This question already has answers here:
Closed 3 years ago.
I have just seen this snippet while accidentally opening dev tools in Gmail:
var GM_TIMING_END_CHUNK1=(new Date).getTime();
I would usually expect something like this, as it's rather uncommon to invoke a constructor without parentheses (at least I have never seen it until now):
var GM_TIMING_END_CHUNK1=new Date().getTime();
or
var GM_TIMING_END_CHUNK1=Date.now(); //newer browsers
Is there any advantage in doing so, any difference in behavior? It's the exact same amount of characters needed, so brevity won't be a reason.
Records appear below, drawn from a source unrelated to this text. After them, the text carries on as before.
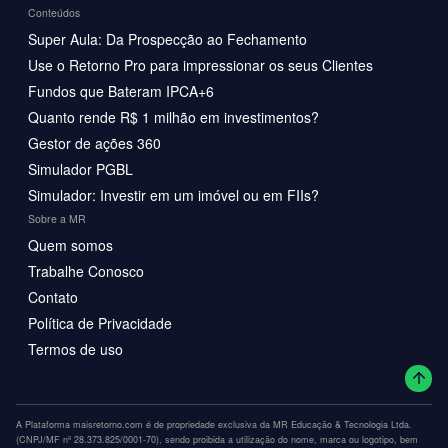
Conteúdos
Super Aula: Da Prospecção ao Fechamento
Use o Retorno Pro para impressionar os seus Clientes
Fundos que Bateram IPCA+6
Quanto rende R$ 1 milhão em investimentos?
Gestor de ações 360
Simulador PGBL
Simulador: Investir em um imóvel ou em FIIs?
Sobre a MR
Quem somos
Trabalhe Conosco
Contato
Política de Privacidade
Termos de uso
A Plataforma maisretorno.com é de propriedade exclusiva da MR Educação & Tecnologia Ltda.
(CNPJ/MF nº 28.373.825/0001-70), sendo proibida a utilização do nome, marca ou logotipo, bem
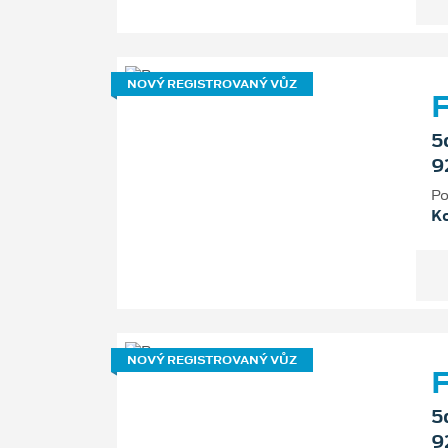
NOVÝ REGISTROVANÝ VŮZ
F
5
9
Po
K
NOVÝ REGISTROVANÝ VŮZ
F
5
9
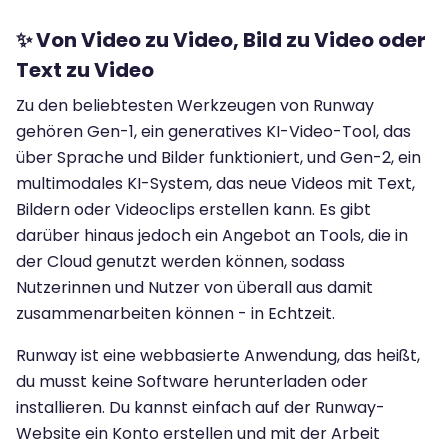
✨
Von Video zu Video, Bild zu Video oder
Text zu Video
Zu den beliebtesten Werkzeugen von Runway
gehören Gen-1, ein generatives KI-Video-Tool, das
über Sprache und Bilder funktioniert, und Gen-2, ein
multimodales KI-System, das neue Videos mit Text,
Bildern oder Videoclips erstellen kann. Es gibt
darüber hinaus jedoch ein Angebot an Tools, die in
der Cloud genutzt werden können, sodass
Nutzerinnen und Nutzer von überall aus damit
zusammenarbeiten können - in Echtzeit.
Runway ist eine webbasierte Anwendung, das heißt,
du musst keine Software herunterladen oder
installieren. Du kannst einfach auf der Runway-
Website ein Konto erstellen und mit der Arbeit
You can invoke constructors in JS w/o the parenthesis if no parameters are to be passed, the effect is the same.
new Date()
vs new Date
the same.
However, it makes a difference when you want to call a method on the resulting object:
new Date().getTime()
works but new Date.getTime()
would not because in the latter case the interpreter assumes getTime
is a method of the Date type but that's not true, getTime
is an instance method - only exists in constructed objects. To overcome this you can wrap parenthesis around the constructor call to tell the interpreter that it is an expression:
(new Date).getTime()
This way first the expression is evaluated and getTime
is called on the result which is an instance of Date.
In addition to the existing comments about optional parentheses -- i.e. new Date() <==> new Date
-- note also that Date.now
is a static method. That is, no Date
object is ever instantiated. The method is a property of the Date
constructor itself. In this way, it is different than the other two examples.
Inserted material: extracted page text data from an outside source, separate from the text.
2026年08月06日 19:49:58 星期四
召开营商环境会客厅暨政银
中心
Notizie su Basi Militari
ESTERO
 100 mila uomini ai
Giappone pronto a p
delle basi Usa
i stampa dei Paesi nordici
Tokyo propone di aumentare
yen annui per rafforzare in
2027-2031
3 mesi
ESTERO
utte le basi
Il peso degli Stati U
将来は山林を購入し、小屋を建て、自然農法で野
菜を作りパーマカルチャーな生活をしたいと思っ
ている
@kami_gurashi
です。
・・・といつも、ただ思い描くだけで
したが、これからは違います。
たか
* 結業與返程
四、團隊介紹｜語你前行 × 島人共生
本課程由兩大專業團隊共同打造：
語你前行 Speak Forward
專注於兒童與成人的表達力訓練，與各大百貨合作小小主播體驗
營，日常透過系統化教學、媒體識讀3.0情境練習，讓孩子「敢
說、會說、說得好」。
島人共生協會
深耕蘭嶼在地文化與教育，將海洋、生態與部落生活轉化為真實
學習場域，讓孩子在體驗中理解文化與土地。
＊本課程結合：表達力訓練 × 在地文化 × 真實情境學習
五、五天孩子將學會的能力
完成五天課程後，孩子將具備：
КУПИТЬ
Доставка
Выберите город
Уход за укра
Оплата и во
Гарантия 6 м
As a matter of style, I prefer including all optional parens for consistency and clarity:
(new Date()).getTime()
When a function is used as an object constructor and no arguments are being passed, the parentheses are optional. d = new Date;
means the same thing as d = new Date();
.
There is no difference in both statements, parenthesis are optional, So usually programmers drop it.
In your second example:
new Date().getTime();
one of good practice programmers follow to wrap object in parenthesis before calling function or property. so it will be:
(new Date()).getTime();
as discussed above object parenthesis are optional. So shorter cleaner code is:
(new Date).getTime();
You might want to have a look at this answer:
Can we omit parentheses when creating an object using the "new" operator?
Basicly new Date
is equivilent to writing new Date()
though you might prefer to use new Date()
for consistency, since functions and constructors are so similar in JavaScript and the parentheses-less syntax is definitely illegal for function invocation.